• **How to complete this task**
Count lines holding the string "Testing" in the data that follows. Reply with one number only.
= = = = =
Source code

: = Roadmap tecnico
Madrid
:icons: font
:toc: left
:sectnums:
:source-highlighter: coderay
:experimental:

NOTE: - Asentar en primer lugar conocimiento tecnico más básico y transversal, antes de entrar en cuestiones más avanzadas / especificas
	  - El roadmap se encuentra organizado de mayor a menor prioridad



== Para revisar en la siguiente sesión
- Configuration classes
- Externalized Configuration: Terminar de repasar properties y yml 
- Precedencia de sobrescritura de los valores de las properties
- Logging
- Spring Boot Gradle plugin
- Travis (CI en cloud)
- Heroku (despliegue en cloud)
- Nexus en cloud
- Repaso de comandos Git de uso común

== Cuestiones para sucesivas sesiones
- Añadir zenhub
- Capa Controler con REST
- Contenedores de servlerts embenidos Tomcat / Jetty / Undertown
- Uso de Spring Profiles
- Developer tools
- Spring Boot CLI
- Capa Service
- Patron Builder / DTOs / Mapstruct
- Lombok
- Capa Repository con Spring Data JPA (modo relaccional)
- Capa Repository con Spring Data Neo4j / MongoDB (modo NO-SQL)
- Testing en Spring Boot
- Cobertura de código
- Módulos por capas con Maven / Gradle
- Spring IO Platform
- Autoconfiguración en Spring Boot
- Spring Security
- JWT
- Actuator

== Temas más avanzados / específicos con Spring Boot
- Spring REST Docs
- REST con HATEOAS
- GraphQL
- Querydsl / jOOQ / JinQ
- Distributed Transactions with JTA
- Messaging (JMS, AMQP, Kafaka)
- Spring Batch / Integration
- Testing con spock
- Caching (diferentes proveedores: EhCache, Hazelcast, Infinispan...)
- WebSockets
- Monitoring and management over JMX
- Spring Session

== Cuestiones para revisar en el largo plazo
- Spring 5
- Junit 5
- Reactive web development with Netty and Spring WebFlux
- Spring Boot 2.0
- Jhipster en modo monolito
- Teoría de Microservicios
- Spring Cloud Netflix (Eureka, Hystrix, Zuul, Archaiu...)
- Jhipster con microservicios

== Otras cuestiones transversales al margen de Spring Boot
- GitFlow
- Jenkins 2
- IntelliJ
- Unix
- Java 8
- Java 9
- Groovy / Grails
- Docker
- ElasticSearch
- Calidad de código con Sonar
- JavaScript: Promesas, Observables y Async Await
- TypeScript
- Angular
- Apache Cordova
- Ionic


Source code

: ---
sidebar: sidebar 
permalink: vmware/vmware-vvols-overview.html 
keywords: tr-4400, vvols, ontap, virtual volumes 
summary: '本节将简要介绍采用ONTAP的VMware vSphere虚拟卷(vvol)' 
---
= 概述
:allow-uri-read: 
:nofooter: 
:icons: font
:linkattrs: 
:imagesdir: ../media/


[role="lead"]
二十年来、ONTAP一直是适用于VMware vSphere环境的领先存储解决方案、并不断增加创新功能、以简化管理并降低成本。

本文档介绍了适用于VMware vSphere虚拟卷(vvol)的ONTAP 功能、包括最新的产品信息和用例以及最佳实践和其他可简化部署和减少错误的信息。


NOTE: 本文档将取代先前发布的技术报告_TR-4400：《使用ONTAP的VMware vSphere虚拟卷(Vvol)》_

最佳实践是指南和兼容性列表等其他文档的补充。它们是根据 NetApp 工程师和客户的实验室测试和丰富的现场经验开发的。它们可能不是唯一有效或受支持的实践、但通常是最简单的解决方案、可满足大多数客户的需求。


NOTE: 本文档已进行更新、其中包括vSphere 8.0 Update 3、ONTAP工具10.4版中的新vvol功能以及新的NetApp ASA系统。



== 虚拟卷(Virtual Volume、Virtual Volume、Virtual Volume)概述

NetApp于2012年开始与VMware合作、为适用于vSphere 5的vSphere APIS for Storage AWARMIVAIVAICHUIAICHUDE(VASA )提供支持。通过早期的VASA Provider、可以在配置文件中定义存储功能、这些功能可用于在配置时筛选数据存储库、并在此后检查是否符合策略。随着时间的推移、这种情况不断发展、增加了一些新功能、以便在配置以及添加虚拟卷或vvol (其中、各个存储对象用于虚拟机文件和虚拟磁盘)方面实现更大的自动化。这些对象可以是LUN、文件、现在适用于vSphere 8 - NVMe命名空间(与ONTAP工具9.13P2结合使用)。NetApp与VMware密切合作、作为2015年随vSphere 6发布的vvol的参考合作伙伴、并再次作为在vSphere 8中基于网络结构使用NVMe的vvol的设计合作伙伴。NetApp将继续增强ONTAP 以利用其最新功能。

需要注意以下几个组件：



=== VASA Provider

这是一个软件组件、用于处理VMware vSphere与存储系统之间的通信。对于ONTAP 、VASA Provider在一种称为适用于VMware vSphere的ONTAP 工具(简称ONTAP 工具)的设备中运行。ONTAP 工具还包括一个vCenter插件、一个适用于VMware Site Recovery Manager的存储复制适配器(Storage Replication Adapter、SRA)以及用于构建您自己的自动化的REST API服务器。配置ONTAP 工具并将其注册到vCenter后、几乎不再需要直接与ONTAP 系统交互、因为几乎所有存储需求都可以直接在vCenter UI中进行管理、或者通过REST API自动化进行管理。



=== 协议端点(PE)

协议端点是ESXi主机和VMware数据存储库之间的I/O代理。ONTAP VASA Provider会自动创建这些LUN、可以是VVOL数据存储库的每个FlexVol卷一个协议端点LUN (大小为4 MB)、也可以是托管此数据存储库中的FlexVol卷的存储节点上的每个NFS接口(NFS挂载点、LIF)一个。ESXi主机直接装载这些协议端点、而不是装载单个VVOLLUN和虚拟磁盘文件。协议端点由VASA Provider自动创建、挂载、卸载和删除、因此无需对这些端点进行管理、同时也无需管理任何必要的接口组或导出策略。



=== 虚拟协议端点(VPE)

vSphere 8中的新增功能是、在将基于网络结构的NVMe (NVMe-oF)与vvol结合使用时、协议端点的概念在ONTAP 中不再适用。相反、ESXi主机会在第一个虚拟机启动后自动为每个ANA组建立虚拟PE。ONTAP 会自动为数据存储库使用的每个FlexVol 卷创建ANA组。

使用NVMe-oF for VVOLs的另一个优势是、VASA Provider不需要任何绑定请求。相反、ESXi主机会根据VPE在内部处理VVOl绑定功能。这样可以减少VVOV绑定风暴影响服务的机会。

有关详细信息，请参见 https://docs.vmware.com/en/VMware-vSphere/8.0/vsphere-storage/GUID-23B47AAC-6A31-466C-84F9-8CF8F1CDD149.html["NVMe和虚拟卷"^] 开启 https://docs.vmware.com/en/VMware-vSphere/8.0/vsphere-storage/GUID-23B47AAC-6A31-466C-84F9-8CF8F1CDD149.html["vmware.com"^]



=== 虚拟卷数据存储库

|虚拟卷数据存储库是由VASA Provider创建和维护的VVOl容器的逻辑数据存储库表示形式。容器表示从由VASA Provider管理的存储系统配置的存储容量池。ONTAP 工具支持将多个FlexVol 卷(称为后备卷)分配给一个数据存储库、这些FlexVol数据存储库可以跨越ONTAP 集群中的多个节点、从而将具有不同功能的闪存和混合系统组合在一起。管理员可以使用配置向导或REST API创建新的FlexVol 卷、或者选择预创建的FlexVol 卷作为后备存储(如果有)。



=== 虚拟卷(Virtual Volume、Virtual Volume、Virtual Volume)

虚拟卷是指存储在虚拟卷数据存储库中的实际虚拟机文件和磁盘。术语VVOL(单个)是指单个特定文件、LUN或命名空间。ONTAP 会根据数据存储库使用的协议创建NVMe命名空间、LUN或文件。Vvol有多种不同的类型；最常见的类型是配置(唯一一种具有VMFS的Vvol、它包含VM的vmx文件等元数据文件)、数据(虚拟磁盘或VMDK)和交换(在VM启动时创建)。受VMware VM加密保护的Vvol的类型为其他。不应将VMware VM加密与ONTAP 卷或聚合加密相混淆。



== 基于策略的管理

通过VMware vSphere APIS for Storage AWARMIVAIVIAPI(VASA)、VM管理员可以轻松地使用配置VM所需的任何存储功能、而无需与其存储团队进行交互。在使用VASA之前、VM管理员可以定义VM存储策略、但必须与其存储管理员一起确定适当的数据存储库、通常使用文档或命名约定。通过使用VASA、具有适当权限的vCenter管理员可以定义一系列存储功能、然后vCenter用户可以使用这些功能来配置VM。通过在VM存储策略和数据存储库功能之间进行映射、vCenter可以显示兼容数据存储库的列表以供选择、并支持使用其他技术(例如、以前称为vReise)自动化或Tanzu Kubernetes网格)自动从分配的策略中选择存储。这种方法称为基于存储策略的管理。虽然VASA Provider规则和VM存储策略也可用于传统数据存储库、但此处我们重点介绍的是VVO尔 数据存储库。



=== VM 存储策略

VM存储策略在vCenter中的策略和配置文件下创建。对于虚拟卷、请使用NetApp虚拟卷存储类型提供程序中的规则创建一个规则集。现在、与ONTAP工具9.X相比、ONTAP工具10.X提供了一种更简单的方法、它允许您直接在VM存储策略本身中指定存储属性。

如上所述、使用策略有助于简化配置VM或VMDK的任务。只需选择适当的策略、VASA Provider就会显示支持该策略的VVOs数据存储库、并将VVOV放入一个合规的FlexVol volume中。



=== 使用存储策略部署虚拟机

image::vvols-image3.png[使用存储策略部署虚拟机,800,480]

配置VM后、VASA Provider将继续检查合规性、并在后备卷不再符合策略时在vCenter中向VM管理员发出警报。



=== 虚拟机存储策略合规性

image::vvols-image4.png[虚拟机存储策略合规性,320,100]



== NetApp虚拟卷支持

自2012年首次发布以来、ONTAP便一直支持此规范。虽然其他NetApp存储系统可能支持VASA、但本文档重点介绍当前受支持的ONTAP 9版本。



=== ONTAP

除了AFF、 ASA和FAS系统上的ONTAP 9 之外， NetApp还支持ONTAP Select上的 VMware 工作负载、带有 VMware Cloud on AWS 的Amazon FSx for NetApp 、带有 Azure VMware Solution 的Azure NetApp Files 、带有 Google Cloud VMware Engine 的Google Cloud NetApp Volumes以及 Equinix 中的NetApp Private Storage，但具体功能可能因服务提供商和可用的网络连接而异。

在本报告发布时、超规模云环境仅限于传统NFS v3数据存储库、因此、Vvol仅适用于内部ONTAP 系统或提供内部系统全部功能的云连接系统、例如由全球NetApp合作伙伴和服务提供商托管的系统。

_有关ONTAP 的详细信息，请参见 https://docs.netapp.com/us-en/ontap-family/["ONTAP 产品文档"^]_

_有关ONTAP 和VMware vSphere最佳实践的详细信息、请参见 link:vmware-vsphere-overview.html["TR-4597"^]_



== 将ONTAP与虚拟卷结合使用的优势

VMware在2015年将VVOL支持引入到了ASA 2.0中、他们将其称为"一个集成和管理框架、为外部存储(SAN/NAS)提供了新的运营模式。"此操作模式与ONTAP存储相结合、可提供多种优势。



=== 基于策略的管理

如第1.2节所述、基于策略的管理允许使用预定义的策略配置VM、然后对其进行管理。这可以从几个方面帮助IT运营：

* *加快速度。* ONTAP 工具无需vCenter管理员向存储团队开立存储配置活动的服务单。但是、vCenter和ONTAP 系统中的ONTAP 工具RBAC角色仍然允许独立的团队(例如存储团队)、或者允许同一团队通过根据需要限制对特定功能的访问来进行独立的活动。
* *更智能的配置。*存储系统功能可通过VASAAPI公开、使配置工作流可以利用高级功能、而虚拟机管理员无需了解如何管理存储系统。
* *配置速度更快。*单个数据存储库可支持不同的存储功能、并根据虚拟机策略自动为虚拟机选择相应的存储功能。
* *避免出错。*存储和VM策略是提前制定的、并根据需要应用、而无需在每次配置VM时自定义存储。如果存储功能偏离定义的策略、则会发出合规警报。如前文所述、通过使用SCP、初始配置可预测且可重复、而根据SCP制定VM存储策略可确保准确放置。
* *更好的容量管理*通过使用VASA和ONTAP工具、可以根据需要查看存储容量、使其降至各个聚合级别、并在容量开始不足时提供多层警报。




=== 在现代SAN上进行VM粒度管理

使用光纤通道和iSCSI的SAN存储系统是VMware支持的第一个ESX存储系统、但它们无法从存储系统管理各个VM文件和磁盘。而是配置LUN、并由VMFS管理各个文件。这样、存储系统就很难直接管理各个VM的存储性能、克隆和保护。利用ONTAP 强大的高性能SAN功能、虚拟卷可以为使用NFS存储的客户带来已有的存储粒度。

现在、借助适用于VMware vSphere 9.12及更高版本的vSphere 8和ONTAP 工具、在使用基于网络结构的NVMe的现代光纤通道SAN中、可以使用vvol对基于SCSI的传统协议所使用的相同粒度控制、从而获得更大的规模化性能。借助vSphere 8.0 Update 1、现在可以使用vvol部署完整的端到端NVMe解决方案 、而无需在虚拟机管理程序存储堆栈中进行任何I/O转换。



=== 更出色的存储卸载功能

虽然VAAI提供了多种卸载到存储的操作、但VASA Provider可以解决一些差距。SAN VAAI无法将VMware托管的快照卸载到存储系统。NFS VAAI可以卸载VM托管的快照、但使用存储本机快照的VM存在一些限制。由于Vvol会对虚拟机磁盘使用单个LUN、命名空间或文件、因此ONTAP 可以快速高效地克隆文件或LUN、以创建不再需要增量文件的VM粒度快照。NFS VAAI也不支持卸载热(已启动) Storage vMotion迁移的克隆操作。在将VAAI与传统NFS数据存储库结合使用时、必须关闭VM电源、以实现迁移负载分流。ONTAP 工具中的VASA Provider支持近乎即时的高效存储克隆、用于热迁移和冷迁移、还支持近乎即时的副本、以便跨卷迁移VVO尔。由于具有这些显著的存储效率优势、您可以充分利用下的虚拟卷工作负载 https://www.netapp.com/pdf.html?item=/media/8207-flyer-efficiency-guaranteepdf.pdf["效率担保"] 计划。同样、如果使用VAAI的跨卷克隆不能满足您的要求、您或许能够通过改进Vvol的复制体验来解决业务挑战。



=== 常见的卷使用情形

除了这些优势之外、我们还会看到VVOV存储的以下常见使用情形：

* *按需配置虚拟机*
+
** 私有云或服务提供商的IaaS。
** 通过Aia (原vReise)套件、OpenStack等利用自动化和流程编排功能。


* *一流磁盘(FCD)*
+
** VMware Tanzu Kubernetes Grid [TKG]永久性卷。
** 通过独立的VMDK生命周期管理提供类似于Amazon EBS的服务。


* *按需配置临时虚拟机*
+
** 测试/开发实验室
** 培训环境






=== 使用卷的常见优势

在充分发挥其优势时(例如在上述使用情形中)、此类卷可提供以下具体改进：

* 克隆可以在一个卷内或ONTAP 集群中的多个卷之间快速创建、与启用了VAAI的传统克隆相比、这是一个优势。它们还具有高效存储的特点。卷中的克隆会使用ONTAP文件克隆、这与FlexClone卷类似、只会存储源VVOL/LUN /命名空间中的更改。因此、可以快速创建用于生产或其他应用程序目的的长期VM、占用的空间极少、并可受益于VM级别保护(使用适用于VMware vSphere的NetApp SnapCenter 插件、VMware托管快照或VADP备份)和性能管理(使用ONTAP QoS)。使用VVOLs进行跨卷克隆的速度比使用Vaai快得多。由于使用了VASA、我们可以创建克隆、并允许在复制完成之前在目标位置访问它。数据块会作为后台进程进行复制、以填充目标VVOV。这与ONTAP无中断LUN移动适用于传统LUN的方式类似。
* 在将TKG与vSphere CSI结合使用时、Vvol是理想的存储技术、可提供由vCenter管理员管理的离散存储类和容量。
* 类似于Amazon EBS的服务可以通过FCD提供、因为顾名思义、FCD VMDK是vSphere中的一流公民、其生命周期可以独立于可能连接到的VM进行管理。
= = = = =
• **Answer space**
2